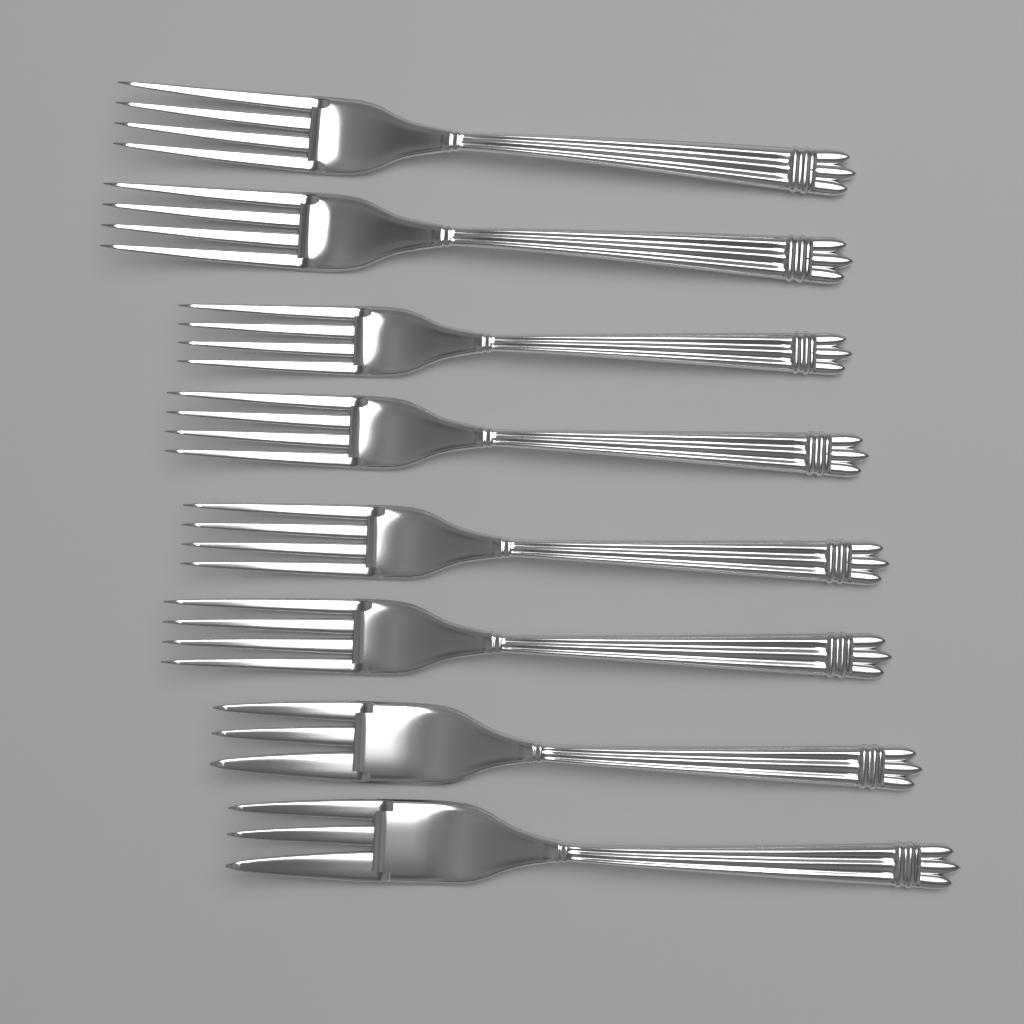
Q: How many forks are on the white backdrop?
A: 8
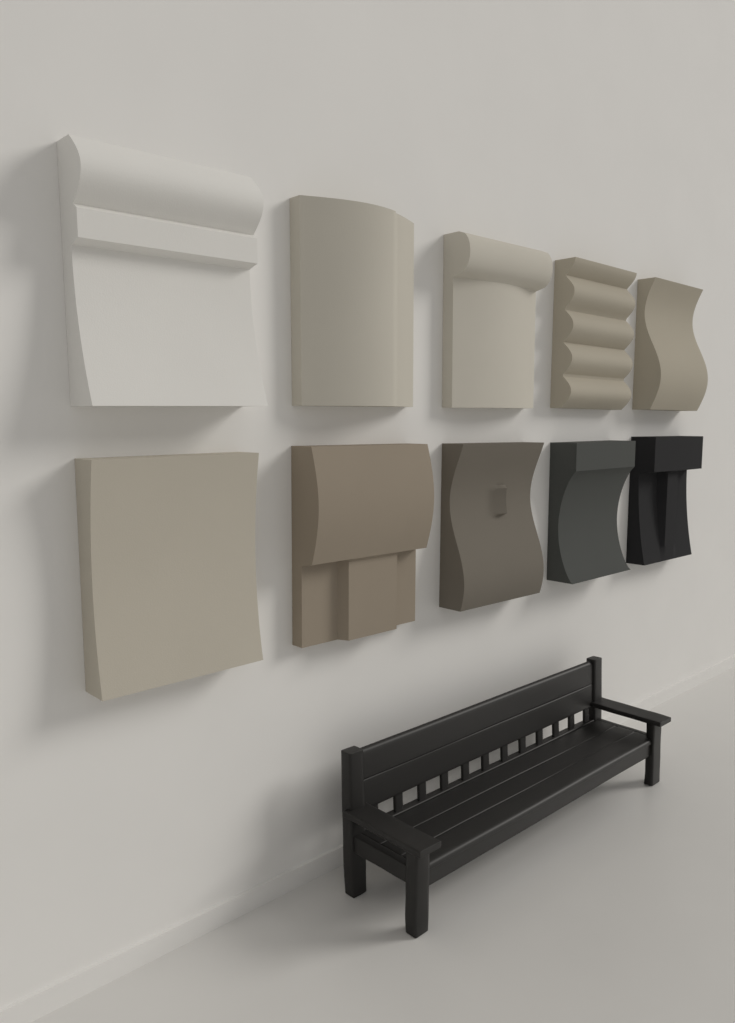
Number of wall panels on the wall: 10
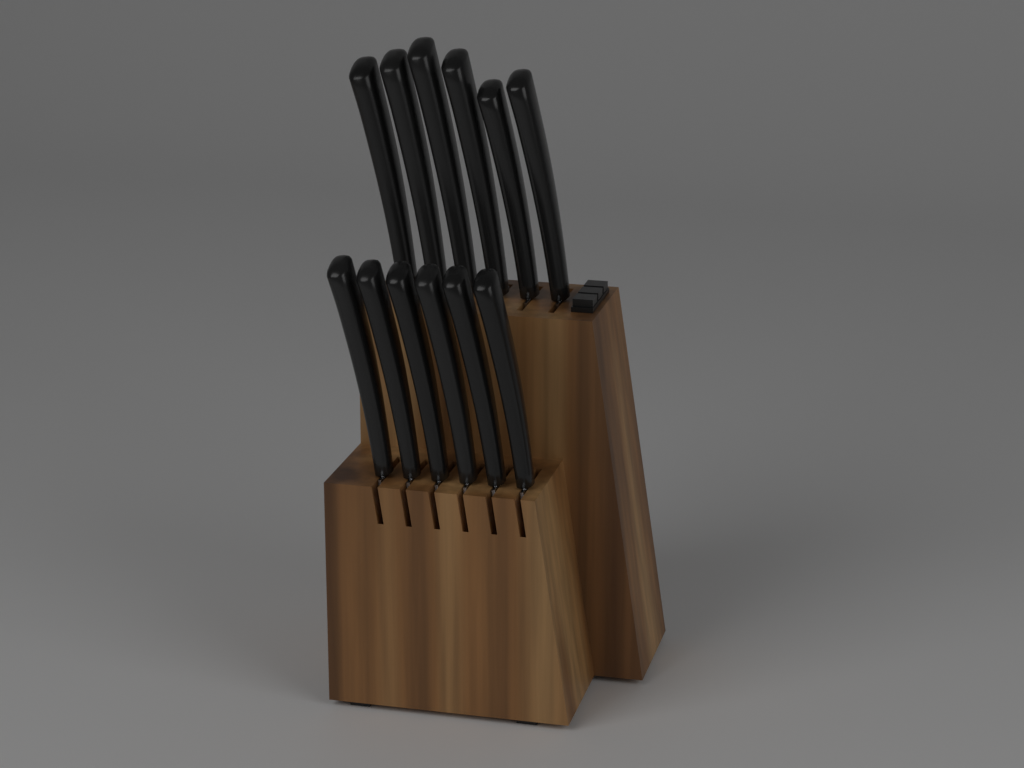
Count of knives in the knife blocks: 12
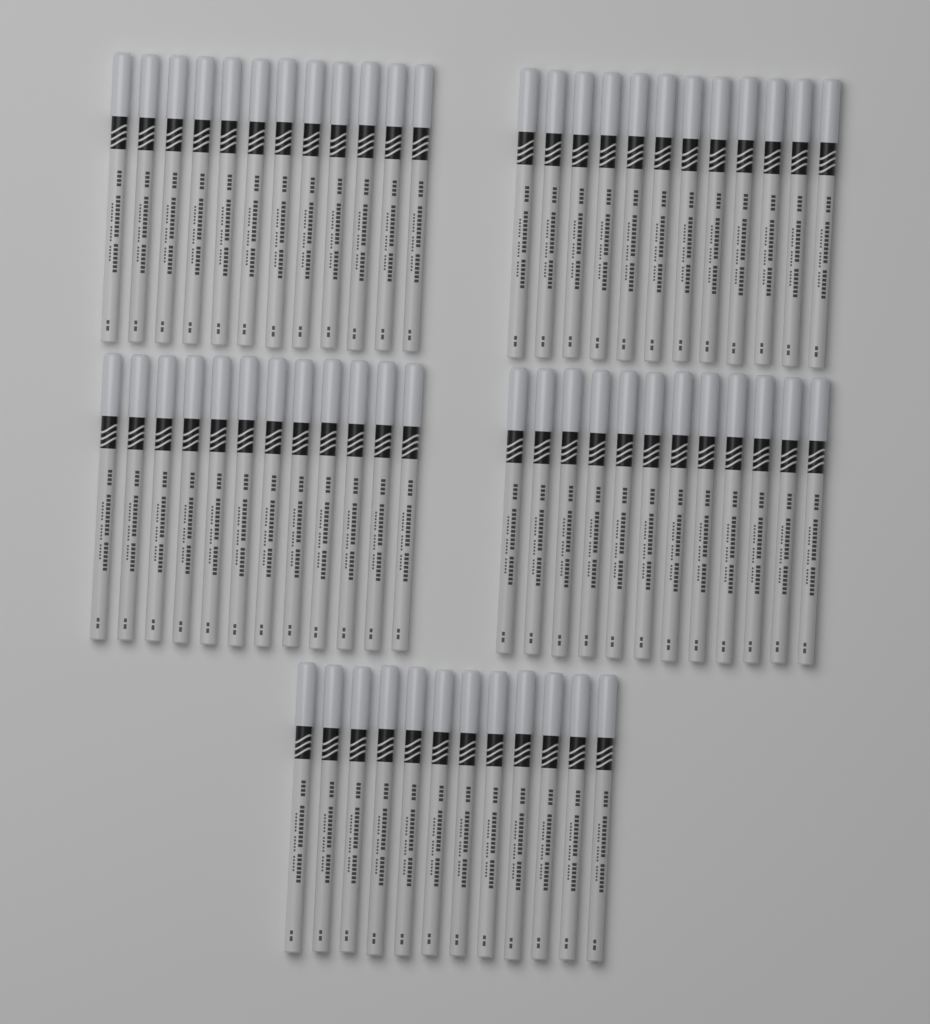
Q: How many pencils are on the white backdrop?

The exercise: Please rewrite the part of the data that opens with the line containing "Count of knives in the knife blocks: 12" and runs through the end of the data, changing "pencils" to "crayons" and keeping everything else the same. Leave the pictures out of your answer.

Response:
Count of knives in the knife blocks: 12
Q: How many crayons are on the white backdrop?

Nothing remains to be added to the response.